THE FOREST LEAVES parted in a crashing melody of discord and water droplets, thrown apart by a girl running in a flurry of breath and fear. She slipped and stumbled and fell as she fled, stone over stone, twig over twig over twig. Her hands grasped at tree trunks as she passed, bark sharp and grounding beneath her fingertips. Her feet stung and bled, burning with pain and raw, skin worn away. The sky was weeping sorrowful rain, careening across the woods in sheets of tragedy which wrapped themselves around tree and skin and bone. The world seemed to twist and swirl around the girl, she didn't know where she was.

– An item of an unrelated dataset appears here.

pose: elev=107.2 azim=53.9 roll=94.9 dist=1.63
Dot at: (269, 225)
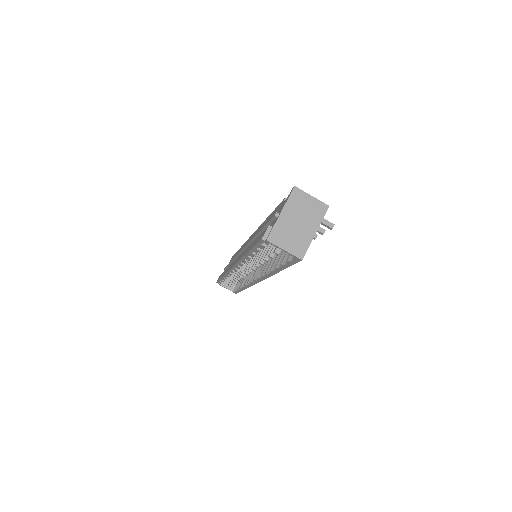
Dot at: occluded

          What was she running from? She didn't know. Her thoughts were clouded, breath heavy; thrums like pins and needles running down her skin, like static. She couldn't remember. She wanted to wind her fingers into her hair: pull, scream, but she couldn't focus, and she just kept running and running. Her feet stung and burned with blood and blisters. What was she running from?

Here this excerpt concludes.